- Exercise brief -
Reproduce all of the data below verbatim, omitting any pictures.

- Data shown -
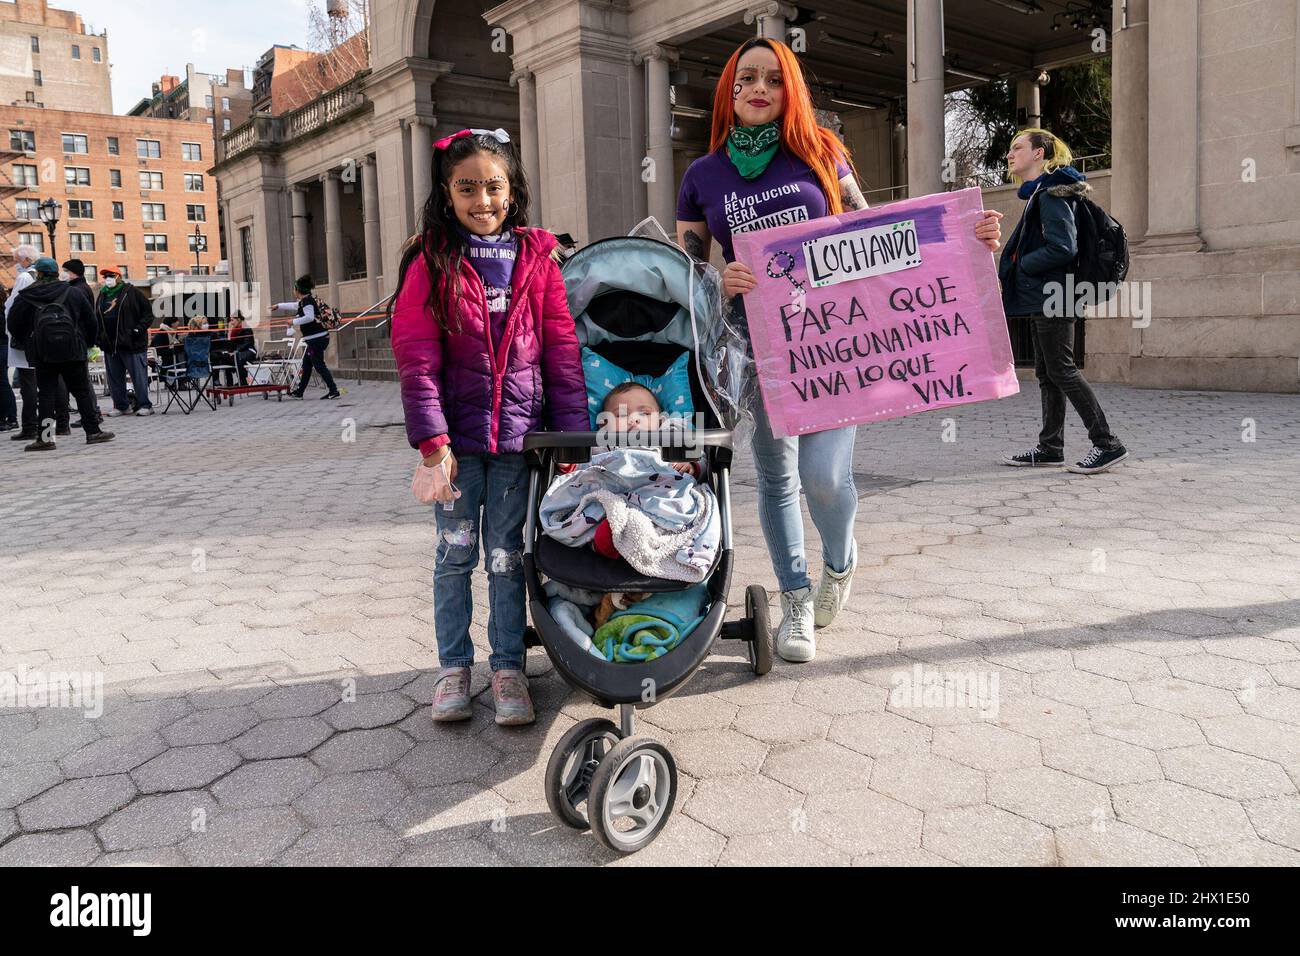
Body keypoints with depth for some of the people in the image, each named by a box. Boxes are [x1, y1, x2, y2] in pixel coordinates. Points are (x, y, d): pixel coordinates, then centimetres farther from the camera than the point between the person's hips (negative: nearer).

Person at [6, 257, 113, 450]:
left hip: (43, 354, 0)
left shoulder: (26, 296, 2)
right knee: (82, 391, 7)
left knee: (46, 394, 2)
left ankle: (45, 438, -1)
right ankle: (93, 431, 7)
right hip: (72, 352, 1)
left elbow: (14, 325, 2)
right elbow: (90, 320, 7)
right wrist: (86, 342, 19)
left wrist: (27, 342, 17)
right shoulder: (73, 293, 5)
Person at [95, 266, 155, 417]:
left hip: (132, 343, -6)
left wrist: (139, 329, -13)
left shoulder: (132, 292, 0)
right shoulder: (102, 296, 16)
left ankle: (145, 405, 1)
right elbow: (96, 319, 22)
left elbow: (148, 313, -2)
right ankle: (121, 406, 17)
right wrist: (99, 337, 10)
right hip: (110, 345, 6)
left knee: (139, 375, -4)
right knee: (115, 377, 9)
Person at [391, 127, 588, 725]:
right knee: (456, 551, 7)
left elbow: (562, 349, 3)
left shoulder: (536, 257, 5)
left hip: (517, 429, 1)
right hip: (458, 432, -1)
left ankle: (508, 667, 20)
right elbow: (416, 357, -6)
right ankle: (454, 666, 22)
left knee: (506, 553, 8)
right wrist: (432, 440, -13)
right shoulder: (430, 261, -1)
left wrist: (575, 430, -2)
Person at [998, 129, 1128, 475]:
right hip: (1040, 298, 10)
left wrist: (1019, 267, -12)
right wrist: (1014, 266, 6)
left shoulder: (1051, 195, -12)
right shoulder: (1038, 194, 18)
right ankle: (1050, 448, 16)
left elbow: (1063, 248, -21)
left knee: (1062, 370, -9)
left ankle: (1107, 444, -4)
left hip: (1051, 297, -10)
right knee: (1047, 373, 11)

- Output of the exercise -
Body keypoints with depth for some of the people in the image, each named by a box. Boxes are [x1, y1, x2, y2] in pixel coordinates. Points are (x, y, d): pixel coordinates, then centimetres farther from the camera than the point between the person's hips (negative: nearer).

Person at [6, 257, 113, 450]:
left hip: (43, 354, 0)
left shoulder: (26, 296, 2)
right knee: (82, 391, 7)
left knee: (46, 394, 2)
left ankle: (45, 438, -1)
right ankle: (93, 431, 7)
right hip: (72, 352, 1)
left elbow: (14, 325, 2)
right elbow: (90, 320, 7)
right wrist: (86, 342, 19)
left wrist: (27, 342, 17)
right shoulder: (73, 293, 5)
Person at [95, 266, 155, 417]:
left hip: (132, 343, -6)
left wrist: (139, 329, -13)
left shoulder: (132, 292, 0)
right shoulder: (102, 296, 16)
left ankle: (145, 405, 1)
right elbow: (96, 319, 22)
left elbow: (148, 313, -2)
right ankle: (121, 406, 17)
right wrist: (99, 337, 10)
right hip: (110, 345, 6)
left knee: (139, 375, -4)
right knee: (115, 377, 9)
Person at [391, 127, 588, 725]:
right knee: (456, 551, 7)
left elbow: (562, 349, 3)
left shoulder: (536, 257, 5)
left hip: (517, 429, 1)
right hip: (458, 432, -1)
left ankle: (508, 667, 20)
right elbow: (416, 357, -6)
right ankle: (454, 666, 22)
left knee: (506, 553, 8)
right wrist: (432, 440, -13)
right shoulder: (430, 261, -1)
left wrist: (575, 430, -2)
Person at [998, 129, 1128, 475]:
right hip: (1040, 298, 10)
left wrist: (1019, 267, -12)
right wrist: (1014, 266, 6)
left shoulder: (1051, 195, -12)
right shoulder: (1038, 194, 18)
right ankle: (1050, 448, 16)
left elbow: (1063, 248, -21)
left knee: (1062, 370, -9)
left ankle: (1107, 444, -4)
left hip: (1051, 297, -10)
right knee: (1047, 373, 11)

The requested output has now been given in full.